• _Questions_:
[a] Indiquez, s'il vous plaît, si chacune de ces affirmations concorde avec l'extrait sur la villa de Croix, en répondant par oui ou par non et en citant les mots du texte qui tranchent : (i) la plaquette a été imprimée à 5 000 exemplaires ; (ii) l'association se réunit chaque samedi ; (iii) l'opération « Mille monuments du XXe siècle » a lieu aux Archives du monde du travail de Roubaix.
[b] Prolongez l'extrait sur la villa de Croix en reprenant juste après sa dernière phrase.

• _Extrait choisi_:
Autre action menée récemment : l'édition d'une plaquette (à 5 000 exemplaires) présentant la villa, son historique, sa situation actuelle ainsi que les objectifs de l'association. Ce document résume fort bien le problème. S'y ajoutent la parution d'informations dans 75 journaux, agences de presse, en France et à l'étranger, sans oublier la presse spécialisée (une imposante revue de presse en témoigne), la mise en place d'un site Internet, soutien de quelques rares élus (trop peu nombreux au goût de l'association), des rendez-vous avec les représentants de la culture, la création d'un système d'archivage des documents, sans oublier ces réunions chaque vendredi du mois à 20 h 30, à l’Office culturel de Croix, rue Jean-Jaurès.
Assemblée générale le vendredi 27 mars, à 20 h 30, à l'Office culturel, 68, rue Jean-Jaurès à Croix.
Coïncidence ?
La villa a servi d'illustration à l'affiche et aux invitations de l'opération « Mille monuments du XXe siècle » - un cycle d'exposition et de conférences - qui va se dérouler à partir du 27 mars aux Archives du monde du travail de Roubaix.

• _Données sources_:
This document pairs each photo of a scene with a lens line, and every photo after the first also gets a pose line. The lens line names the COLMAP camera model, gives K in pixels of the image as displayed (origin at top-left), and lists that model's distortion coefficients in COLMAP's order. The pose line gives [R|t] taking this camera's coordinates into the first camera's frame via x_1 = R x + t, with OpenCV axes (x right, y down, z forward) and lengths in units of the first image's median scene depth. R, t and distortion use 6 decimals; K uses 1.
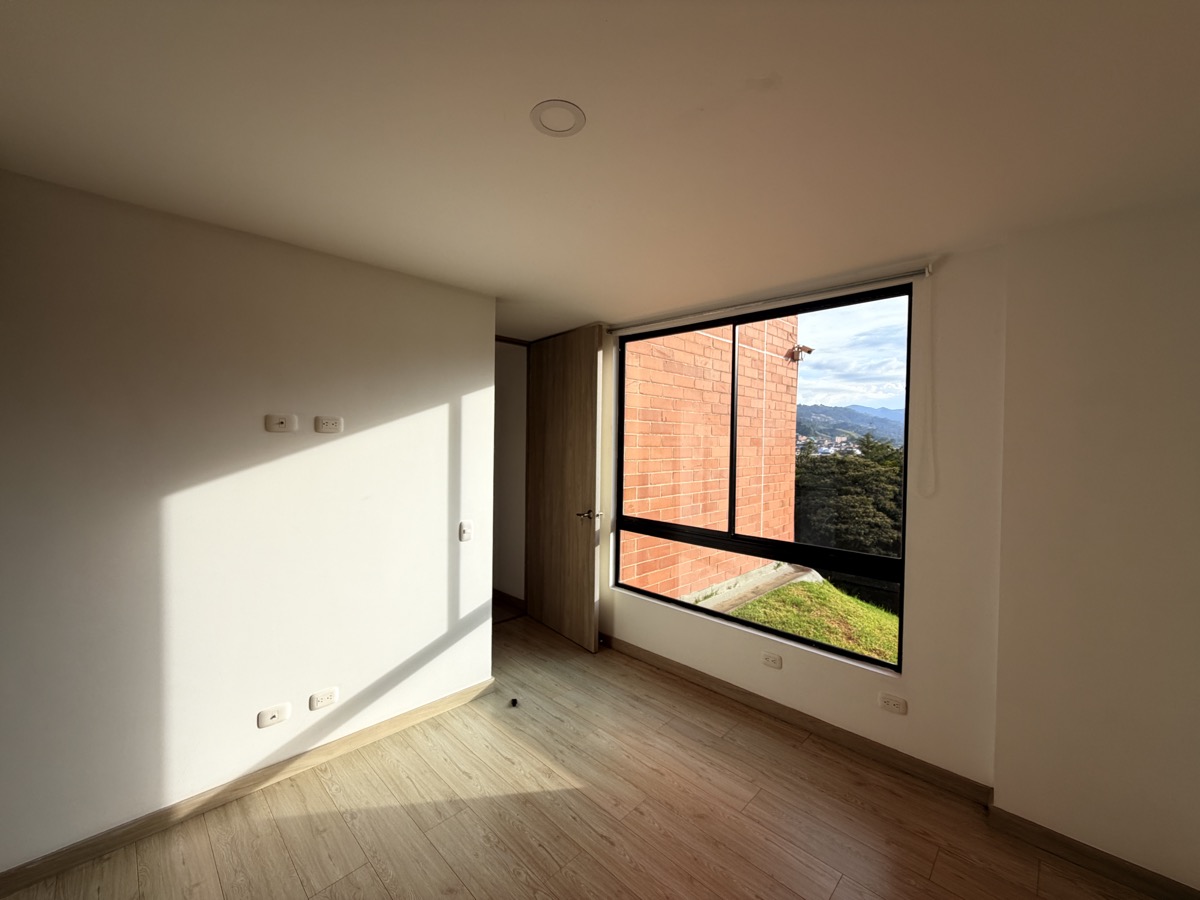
lens RADIAL K [[483.4, 0, 591.5], [0, 483.4, 449.1], [0, 0, 1]] dist [-0.000204, -0.000020]
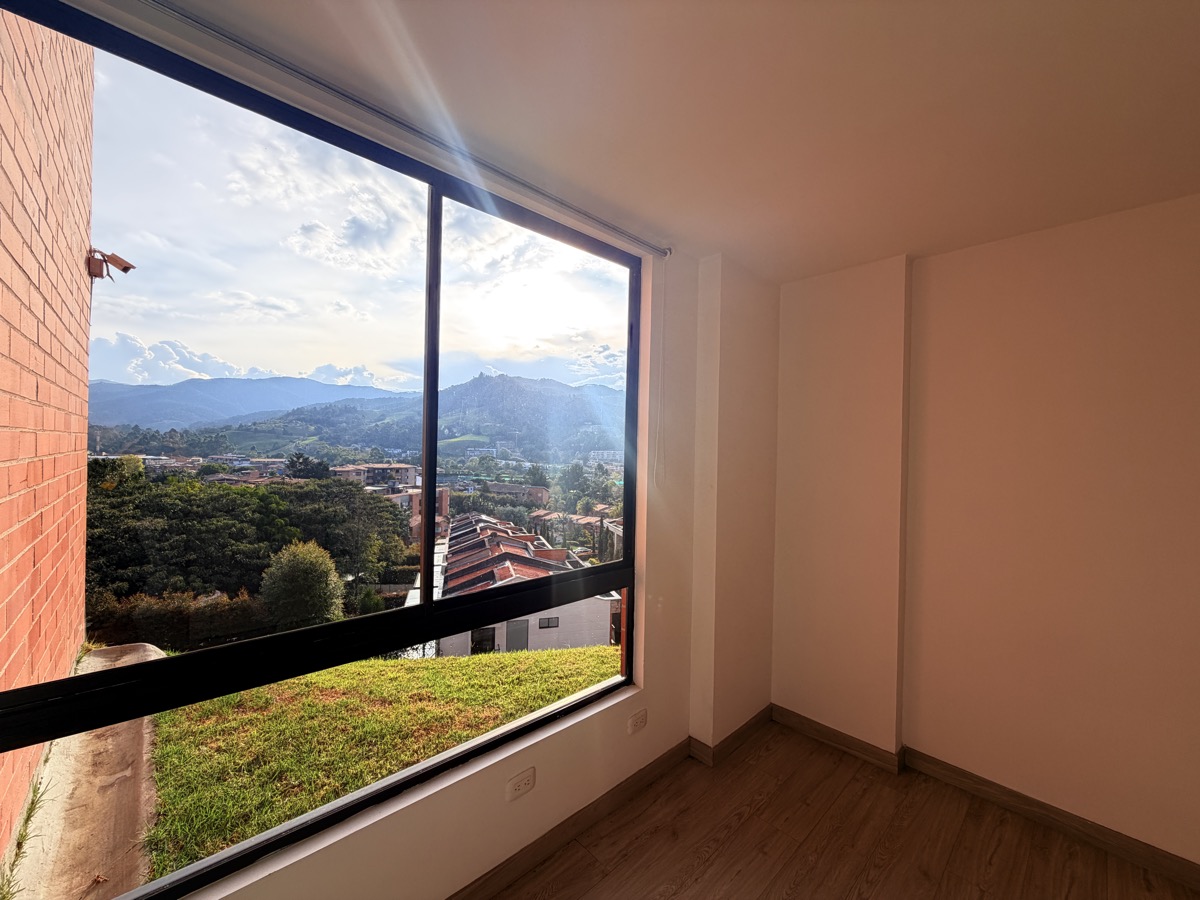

• _Réponses par point_:
[a]
(i) Oui : « l'édition d'une plaquette (à 5 000 exemplaires) »
(ii) Non : « ces réunions chaque vendredi du mois à 20 h 30 »
(iii) Oui : « qui va se dérouler à partir du 27 mars aux Archives du monde du travail de Roubaix »

[b]
La plaquette éditée l'an dernier par l'association montre deux photos : une au temps de la splendeur, une prise après 1986, c'est-à-dire après la vente de la villa par la famille et son rachat, avec le terrain, par une société immobilière.
Classée monument historique depuis décembre 1990, la villa réalisée par Robert Mallet Stevens n'est pas, pour autant, tirée d'affaire. Loin de là administrativement protégés, les bâtiments, même s'ils sont à l'abri des vandales et squatters, continuent de subir les intempéries, ce qui évidemment alourdit un peu à la fois la future facture des travaux.
Juridiquement, et sans entrer dans le détail, précisons que le ministère de la Culture, s'appuyant sur une loi de 1913 protégeant les monuments historiques, a mis en demeure le propriétaire (la SARL Kennedy Roussel) de faire des travaux. En théorie, s'il refuse, l'État peut se substituer à lui et lui faire payer la moitié de la note. Du côté des autorités culturelles, on indique toutefois que cette mise en demeure adressée en mars a été « attaquée » dans le délai légal de deux mois, devant le tribunal administratif de Lille.
Voilà qui va retarder la solution de fort nombreux mois encore.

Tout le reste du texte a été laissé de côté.